As Colonel Wilkerson says:

The detainee abuse at Abu Ghraib and elsewhere was “a concrete example” of the
decision-making problem, with the president and other top officials in effect
giving the green light to soldiers to abuse detainees. “You don't have this kind
of pervasive attitude out there unless you've condoned it.”

He doesn't think much of Condoleezza Rice, either:

Condoleezza Rice, the former national security adviser and now secretary of
state, was “part of the problem”. Instead of ensuring that Mr Bush received the
best possible advice, “she would side with the president to build her intimacy
with the president”.

Yesterday Secretary Rice refused to rule out the possibility of going to war with Syria. And, given the undeniable evidence of Abu Ghraib and of Gitmo (it may be in Cuba, but it affects Iraq and Afghanistan, where the prisoners come from), how can this statement be interpreted as anything but a lie?

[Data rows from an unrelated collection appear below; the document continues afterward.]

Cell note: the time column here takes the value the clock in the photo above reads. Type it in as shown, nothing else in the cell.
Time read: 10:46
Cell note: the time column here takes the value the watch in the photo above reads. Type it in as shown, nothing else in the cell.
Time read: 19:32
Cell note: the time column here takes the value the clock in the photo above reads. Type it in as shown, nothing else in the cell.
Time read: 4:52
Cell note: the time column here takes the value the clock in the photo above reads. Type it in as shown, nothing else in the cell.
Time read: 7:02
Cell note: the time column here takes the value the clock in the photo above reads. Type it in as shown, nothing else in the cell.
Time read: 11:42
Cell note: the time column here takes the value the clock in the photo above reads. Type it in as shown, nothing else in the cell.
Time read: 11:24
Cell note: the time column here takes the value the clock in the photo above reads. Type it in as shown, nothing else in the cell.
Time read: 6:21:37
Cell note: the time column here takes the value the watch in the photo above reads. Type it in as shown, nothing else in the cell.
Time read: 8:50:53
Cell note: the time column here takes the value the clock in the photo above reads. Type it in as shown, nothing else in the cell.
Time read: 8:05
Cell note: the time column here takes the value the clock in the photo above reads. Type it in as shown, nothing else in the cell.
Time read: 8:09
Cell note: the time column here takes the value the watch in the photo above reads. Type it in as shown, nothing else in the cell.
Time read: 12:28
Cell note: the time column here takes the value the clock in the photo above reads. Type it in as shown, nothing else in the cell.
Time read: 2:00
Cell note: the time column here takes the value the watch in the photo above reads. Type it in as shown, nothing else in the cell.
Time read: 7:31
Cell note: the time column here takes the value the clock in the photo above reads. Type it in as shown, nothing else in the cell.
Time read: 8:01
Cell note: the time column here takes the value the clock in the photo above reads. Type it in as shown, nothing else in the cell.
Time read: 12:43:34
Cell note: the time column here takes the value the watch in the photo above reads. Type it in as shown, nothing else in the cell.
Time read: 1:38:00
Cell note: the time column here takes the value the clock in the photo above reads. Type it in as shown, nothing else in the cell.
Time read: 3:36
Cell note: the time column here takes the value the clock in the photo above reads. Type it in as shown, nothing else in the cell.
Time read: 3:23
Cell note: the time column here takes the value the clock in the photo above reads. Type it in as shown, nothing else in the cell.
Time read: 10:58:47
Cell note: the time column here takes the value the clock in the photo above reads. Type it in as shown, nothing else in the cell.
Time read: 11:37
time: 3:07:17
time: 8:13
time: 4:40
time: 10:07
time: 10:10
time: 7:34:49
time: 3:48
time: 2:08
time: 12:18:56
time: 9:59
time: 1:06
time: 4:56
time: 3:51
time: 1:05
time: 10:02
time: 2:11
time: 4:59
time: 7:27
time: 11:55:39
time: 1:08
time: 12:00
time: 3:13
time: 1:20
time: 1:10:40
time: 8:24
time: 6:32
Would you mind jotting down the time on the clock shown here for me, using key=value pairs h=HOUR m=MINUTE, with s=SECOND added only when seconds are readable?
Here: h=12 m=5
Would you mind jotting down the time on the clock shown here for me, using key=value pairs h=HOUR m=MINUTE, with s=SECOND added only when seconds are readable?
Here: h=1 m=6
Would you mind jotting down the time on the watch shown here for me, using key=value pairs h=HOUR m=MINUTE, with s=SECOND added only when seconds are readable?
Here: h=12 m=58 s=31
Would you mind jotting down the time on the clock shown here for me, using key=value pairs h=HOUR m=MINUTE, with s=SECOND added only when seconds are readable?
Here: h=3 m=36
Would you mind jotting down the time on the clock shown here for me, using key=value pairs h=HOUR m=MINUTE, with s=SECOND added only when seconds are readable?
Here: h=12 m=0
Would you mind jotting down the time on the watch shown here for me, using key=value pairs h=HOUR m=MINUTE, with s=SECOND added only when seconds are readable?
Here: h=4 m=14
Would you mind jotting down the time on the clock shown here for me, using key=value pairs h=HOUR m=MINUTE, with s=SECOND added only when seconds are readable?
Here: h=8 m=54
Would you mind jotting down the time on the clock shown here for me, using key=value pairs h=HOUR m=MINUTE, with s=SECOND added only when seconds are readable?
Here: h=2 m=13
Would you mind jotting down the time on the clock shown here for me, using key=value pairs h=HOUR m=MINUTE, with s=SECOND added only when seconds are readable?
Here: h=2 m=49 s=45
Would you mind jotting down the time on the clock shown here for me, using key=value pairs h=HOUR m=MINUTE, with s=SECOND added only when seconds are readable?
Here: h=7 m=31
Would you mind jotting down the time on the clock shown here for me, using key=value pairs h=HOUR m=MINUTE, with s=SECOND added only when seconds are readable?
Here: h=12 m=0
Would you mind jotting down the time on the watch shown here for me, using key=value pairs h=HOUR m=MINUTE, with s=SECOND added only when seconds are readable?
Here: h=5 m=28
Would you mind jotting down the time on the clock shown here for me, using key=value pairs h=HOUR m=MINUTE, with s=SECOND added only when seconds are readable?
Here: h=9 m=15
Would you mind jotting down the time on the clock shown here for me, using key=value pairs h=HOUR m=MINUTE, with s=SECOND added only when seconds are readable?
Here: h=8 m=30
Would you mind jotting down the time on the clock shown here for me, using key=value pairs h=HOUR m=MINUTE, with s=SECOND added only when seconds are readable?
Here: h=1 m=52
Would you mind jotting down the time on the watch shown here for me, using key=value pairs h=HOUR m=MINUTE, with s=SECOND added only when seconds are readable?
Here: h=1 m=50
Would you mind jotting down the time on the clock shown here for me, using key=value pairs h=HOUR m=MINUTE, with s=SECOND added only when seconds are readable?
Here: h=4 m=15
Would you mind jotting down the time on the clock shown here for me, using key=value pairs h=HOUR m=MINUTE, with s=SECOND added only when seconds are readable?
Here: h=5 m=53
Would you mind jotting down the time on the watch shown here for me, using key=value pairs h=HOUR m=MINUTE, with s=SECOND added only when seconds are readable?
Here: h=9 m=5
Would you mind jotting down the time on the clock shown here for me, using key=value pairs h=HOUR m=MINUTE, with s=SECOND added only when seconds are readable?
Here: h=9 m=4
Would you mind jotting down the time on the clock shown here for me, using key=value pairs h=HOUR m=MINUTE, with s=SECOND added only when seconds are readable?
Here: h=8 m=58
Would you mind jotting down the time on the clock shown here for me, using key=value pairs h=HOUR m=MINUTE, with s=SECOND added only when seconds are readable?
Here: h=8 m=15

"I have said our strategy is to clear, hold and build," Ms. Rice said. "The enemy's strategy is to infect, terrorize and pull down." She explained that this meant efforts to clear out insurgents' sanctuaries, occupy these areas with Iraqi and other forces and build a political consensus while reconstructing the country.
The abuses of which our military stands guilty can only be defined as: "infect, terrorize, and pull down."

But to say that, would be to take responsibility; and we can't let that happen. We have to remain loyal to our highest ideals.

Even as we trample them beneath our feet.